4.3.1 Avant la révision de cette disposition, le créancier au bénéfice d'un
jugement étranger - ou d'une sentence arbitrale étrangère - exécutoire, dont le
débiteur était domicilié à l'étranger pouvait, s'il n'y avait pas d'autre cas
de séquestre, requérir cette mesure conservatoire sur la base de l'ancien art.
271 al. 1 ch. 4 LP. Une procédure préalable d'exequatur (cf. art. 28 ss LDIP
[RS 291]) n'était pas nécessaire; le juge du séquestre pouvait donc juger
lui-même, à titre incident, si la décision étrangère sur laquelle se fondait la
requête de séquestre était susceptible d'exequatur en vertu des dispositions de
la LDIP ou d'un traité international, à la suite d'un examen sommaire du droit
fondé sur les faits rendus simplement vraisemblables. Le caractère exécutoire
du jugement étranger était ensuite jugé définitivement dans le procès ordinaire
en validation du séquestre (ATF 126 III 156 consid. 2; arrêts 5A_501/2010 du 20
janvier 2011 consid. 2.3.2; 5P.353/2004 du 21 février 2005 consid. 2.1; cf.
notamment URS BOLLER, Arrest gestützt auf ausländische Entscheide - Erste
Erfahrungen mit dem neuen Arrestrecht, PCEF 2011/2012 p. 33 ss [37]; FELIX C.

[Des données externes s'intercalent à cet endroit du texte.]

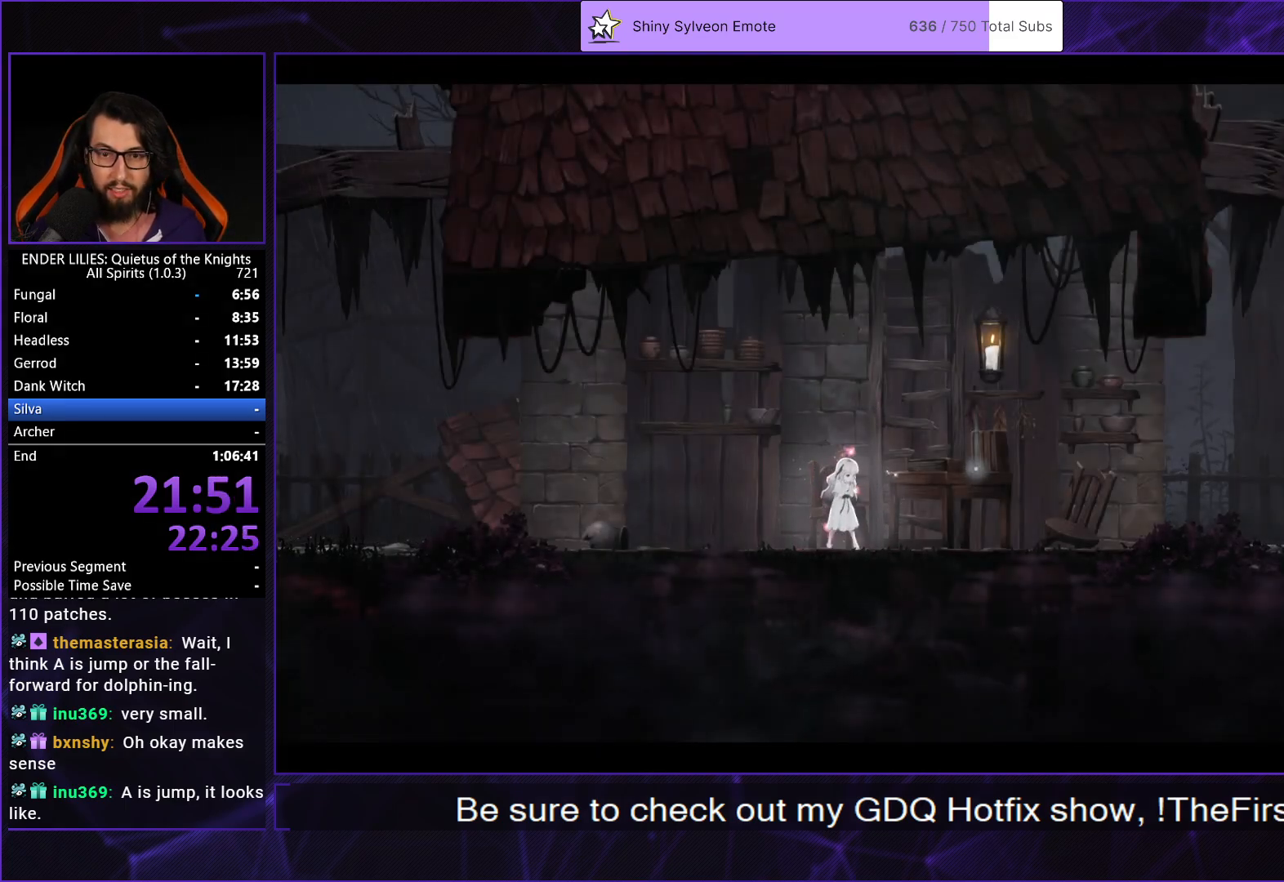
{"buttons": ["R2"], "left_stick": "center", "right_stick": "center", "events": [[150, "R2", "down"], [233, "R2", "up"], [317, "R2", "down"], [400, "R2", "up"], [467, "R2", "down"]]}
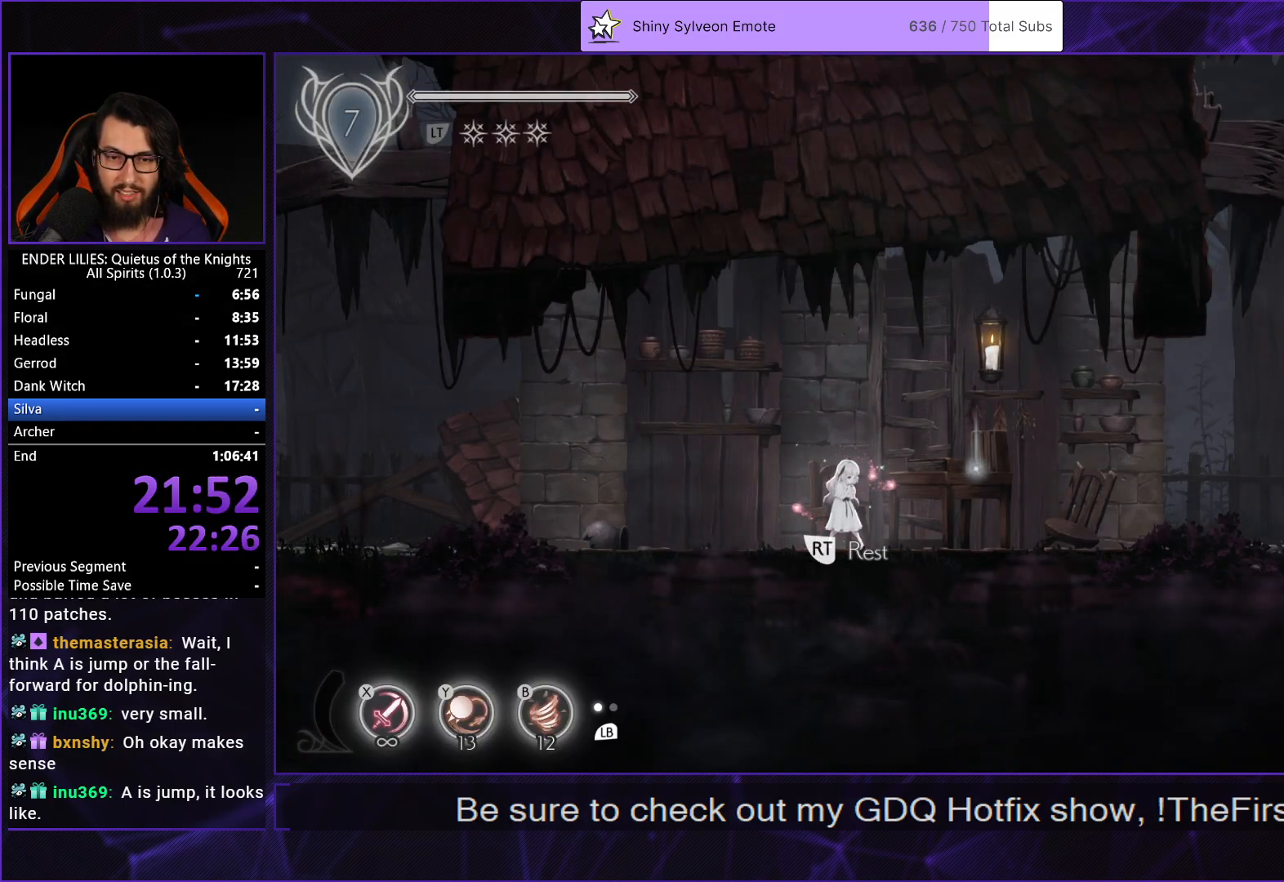
{"buttons": [], "left_stick": "center", "right_stick": "center", "events": [[33, "R2", "up"], [100, "R2", "down"], [183, "R2", "up"], [233, "R2", "down"], [300, "R2", "up"], [367, "R2", "down"], [450, "R2", "up"]]}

MEIER-DIETERLE, in Kurzkommentar SchKG, 2009, n° 11 ad art. 271 LP; NAEGELI/
MARZORATI, Der definitive Rechtsöffnungstitel als neuer Arrestgrund - ein
vollstreckungsrechtlicher Zankapfel, Jusletter 10 septembre 2012 n° 7; STOFFEL/
CHABLOZ, in Commentaire romand, Poursuite et faillite, 2005, n° 72 ad art. 271
LP).

4.3.2 Selon le Message du 18 février 2009 relatif à l'arrêté fédéral portant
approbation et mise en oeuvre de la Convention de Lugano révisée (FF 2009 1497
ss [1537 s. ch. 4.1]), comme la CL révisée garantit un droit inconditionnel à
des mesures conservatoires en première instance de la procédure d'exequatur
(cf. art. 47 al. 2 CL), l'existence d'un titre de mainlevée définitive comme
cas de séquestre doit être inscrite au chiffre 6 de l'art. 271 al. 1 LP.
Néanmoins, le nouveau cas de séquestre dépasse les objectifs de la CL révisée.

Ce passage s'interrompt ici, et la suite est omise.